Posted: Tue Nov 09, 2010 11:03 am
by scorpion
dunkempt wrote:
Posted: Wed Nov 10, 2010 12:08 am Post subject:
Please correct me if I am off base with this statement but it seems to me that outside Zamboni's inner circle of companions, no one has been able to come close to validating his hypothesis.
What about Al-Omari in Jordan? (84% of MS patients with CCSVI; 24% of controls?)

http://www.ncbi.nlm.nih.gov/pubmed/20351667

Is Al-Omari also part of this mysterious inner circle of Zamboni companions (who live and work around the world)? If so, how big would you say that "inner circle" is?
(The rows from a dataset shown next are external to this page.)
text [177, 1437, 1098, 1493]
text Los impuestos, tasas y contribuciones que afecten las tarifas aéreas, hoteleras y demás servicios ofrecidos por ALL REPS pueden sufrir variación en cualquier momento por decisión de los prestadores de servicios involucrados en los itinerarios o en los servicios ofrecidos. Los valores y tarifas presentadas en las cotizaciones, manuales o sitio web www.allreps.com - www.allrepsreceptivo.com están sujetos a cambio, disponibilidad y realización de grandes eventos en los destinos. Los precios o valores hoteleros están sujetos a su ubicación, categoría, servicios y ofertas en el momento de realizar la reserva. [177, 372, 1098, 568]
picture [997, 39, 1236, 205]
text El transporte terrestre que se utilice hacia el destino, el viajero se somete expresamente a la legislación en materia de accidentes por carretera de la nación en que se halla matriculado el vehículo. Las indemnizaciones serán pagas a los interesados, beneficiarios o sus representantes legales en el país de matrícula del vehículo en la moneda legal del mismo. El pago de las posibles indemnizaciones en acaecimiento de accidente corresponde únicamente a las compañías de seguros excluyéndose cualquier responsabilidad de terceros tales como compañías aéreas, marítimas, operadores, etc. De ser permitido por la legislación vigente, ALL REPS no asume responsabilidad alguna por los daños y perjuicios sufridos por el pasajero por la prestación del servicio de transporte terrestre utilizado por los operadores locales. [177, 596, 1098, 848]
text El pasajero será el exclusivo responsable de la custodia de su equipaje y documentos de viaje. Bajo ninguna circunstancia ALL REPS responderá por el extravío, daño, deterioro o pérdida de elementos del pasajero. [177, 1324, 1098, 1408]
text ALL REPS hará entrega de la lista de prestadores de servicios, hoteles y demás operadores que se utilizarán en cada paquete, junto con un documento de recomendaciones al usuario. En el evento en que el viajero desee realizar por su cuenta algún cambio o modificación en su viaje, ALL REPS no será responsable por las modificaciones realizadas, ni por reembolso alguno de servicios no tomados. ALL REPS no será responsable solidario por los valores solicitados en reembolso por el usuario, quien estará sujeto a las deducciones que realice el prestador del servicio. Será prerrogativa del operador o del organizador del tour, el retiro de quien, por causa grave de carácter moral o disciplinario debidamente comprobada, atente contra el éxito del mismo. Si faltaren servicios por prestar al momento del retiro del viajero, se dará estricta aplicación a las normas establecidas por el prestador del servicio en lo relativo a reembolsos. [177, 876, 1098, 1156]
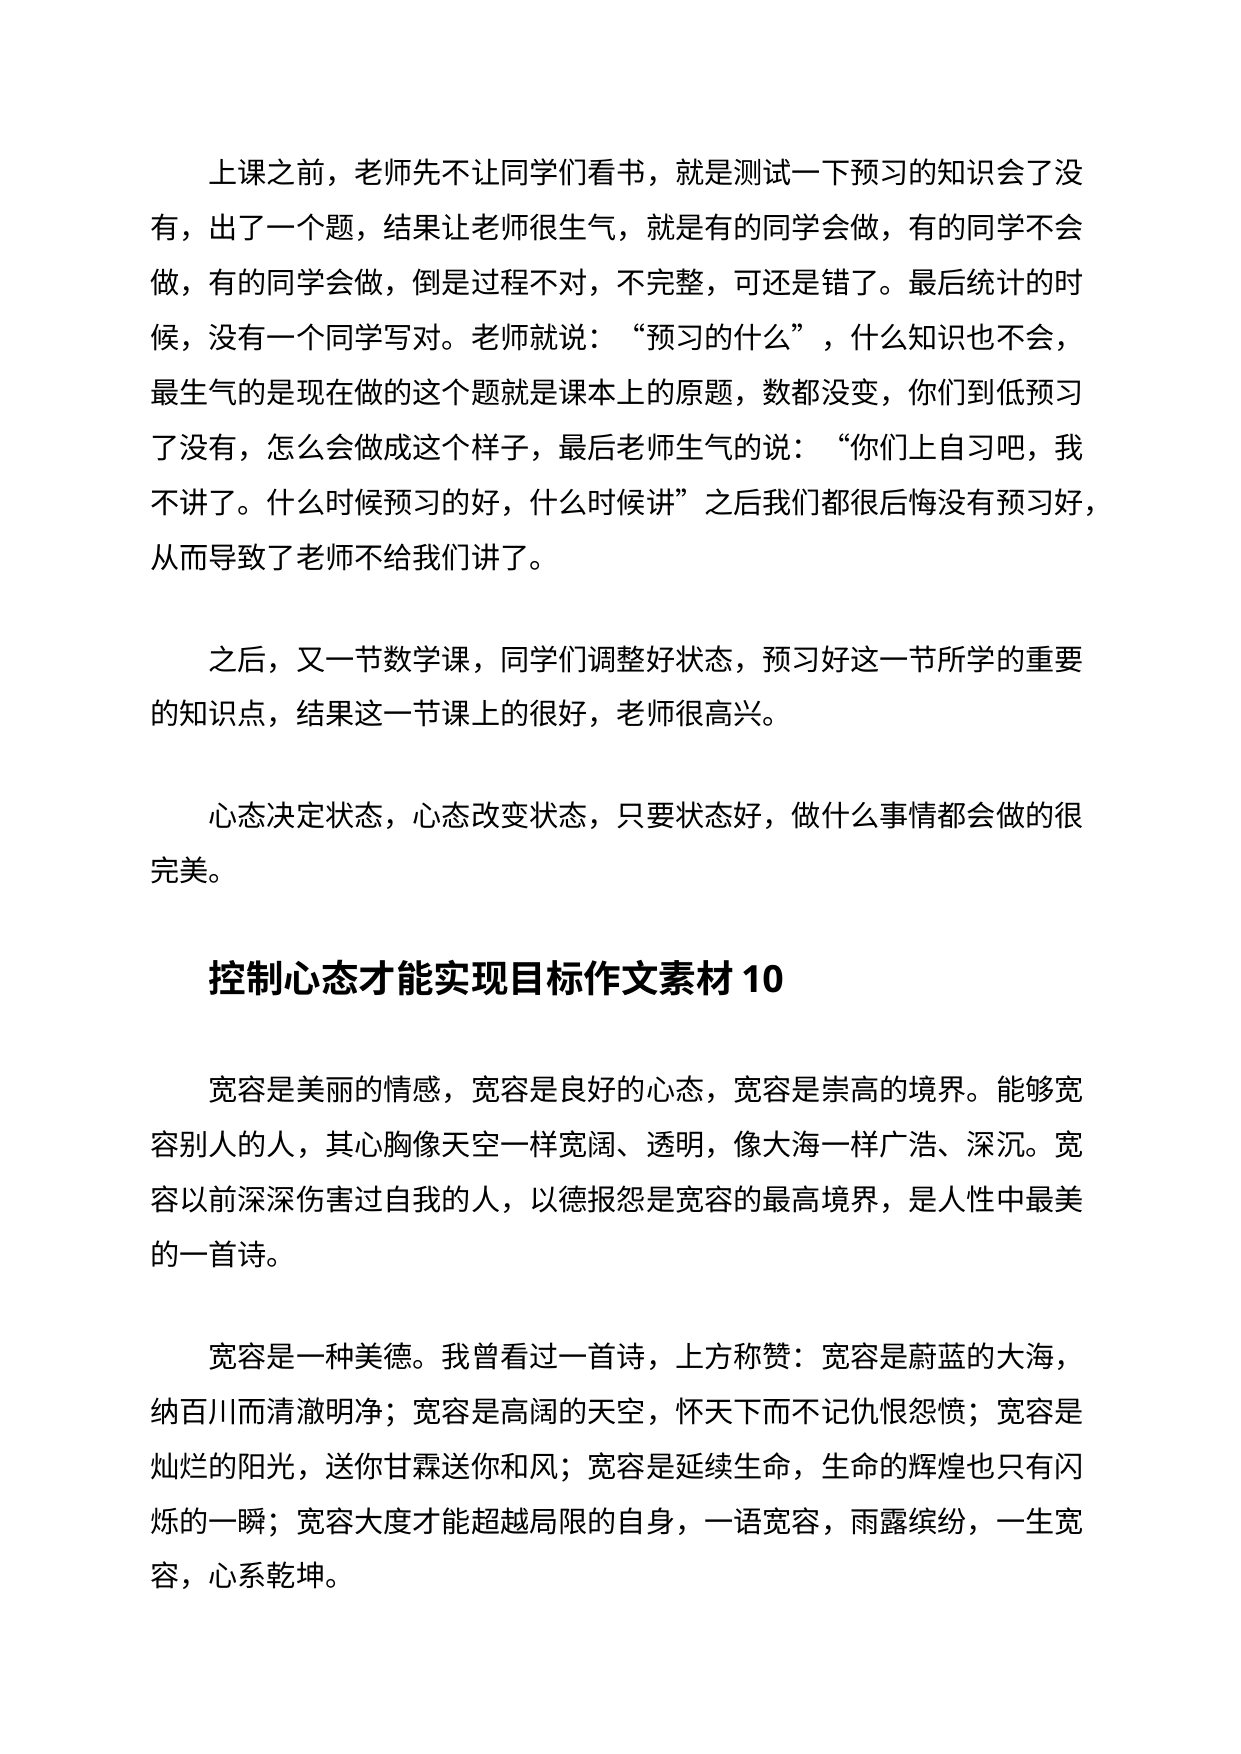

How do you get to join?

-d
Dunkempt thanks for providing one other name. That was all I was asking. Please refer to my original post where I never referred to Zamboni's inner circle as mysterious. No need to fire everyone up by throwing in some extra words. I just keep reading about the same names over and over and many of them seemed to have worked closely with Zamboni prior to the his CCSVI hypothesis. I was saying, for me ,that it will be important for scientists not in that circle to verify Zamboni's CCSVI hypothesis.

Posted: Tue Nov 09, 2010 11:16 am
by dunkempt
You're right, I shouldn't have put in "mysterious" before your "inner circle of companions". (I just deleted another post where I was obnoxious too. Old habits die hard.)

But you said that you "would like to see a group of people outside that inner circle verify some of his claims," and (above) that for you that would be important; and now that's two names and studies - Simka and Al-Omari - who qualify.

Does that change how everything looks for you?

-d

Posted: Tue Nov 09, 2010 11:23 am
by scorpion
cheerleader wrote:
scorpion wrote:Please correct me if I am off base with this statement but it seems to me that outside Zamboni's inner circle of companions, no one has been able to come close to validating his hypothesis. I remember reading that Dr. Simka has been collabarating with Zamboni since 2006 so I am not sure I would consider his results "independent". I would like to see a group of people outside that inner circle verify some of his claims.
Not true. I met Dr. Simka in Bologna in Sept. 2009, and he and I met Dr. Zamboni at the exact same time, for the first time. Dr. Simka was following his research since 2008- like many of us on TIMS- but did not start studying the connection in earnest until late 2009-early 2010.
cheer
http://ccsviworldwidevictory.com/DrSimka.aspx

Another post:


Posted by: Warrior4ms

April 15, 2010 at 7:29 AM
Although most pwMS and the people that love them welcome any reporting of significant events in the promotion of the CCSVI theory, we would appreciate that this coverage be without inaccuracies and prejudice. I particularly resent the term 'popped up' in relation to the clinic in Poland where Dr Simka practices. He started this treatment at about the same time as Stanford did and has probably got more experience and works more closely to Dr Zamboni's process than any other 'study' currently in operation. He is also highly qualified and experienced in this area having worked in collaboration with Dr Zamboni since 2006.Although Dr Zamboni is against the use of stents because of the unknow longterm side effects and the undersirability of having a foreign body in veins, only one stent has migrated so far, so more accurately you could have said 'because of the possibility that a stent might migrate', possibly some 400 patients have been fitted with stents and so far there has only been one incident of migration...


http://for-greet.squarespace.com/journa ... anada.html
from the article:
1.Dr. Simka, together with Prof. Paulo Zamboni, have been at the forefront of CCSVI. They first met in 2006 in London where Prof. Zamboni presented a paper on the link between MS and leg ulcers. From that time on, Dr. Simka took a keen interest in that area.

Was Simka pulling your leg or are all these articles bogus?

Posted: Tue Nov 09, 2010 11:38 am
by fernando
Scorpion,

Nobody can answer such a question - as if you don't know that already.

Cheer has stated that she and Simka met Zamboni for the first time in 2009 and that's all. She can't know if your own sources are legit or not.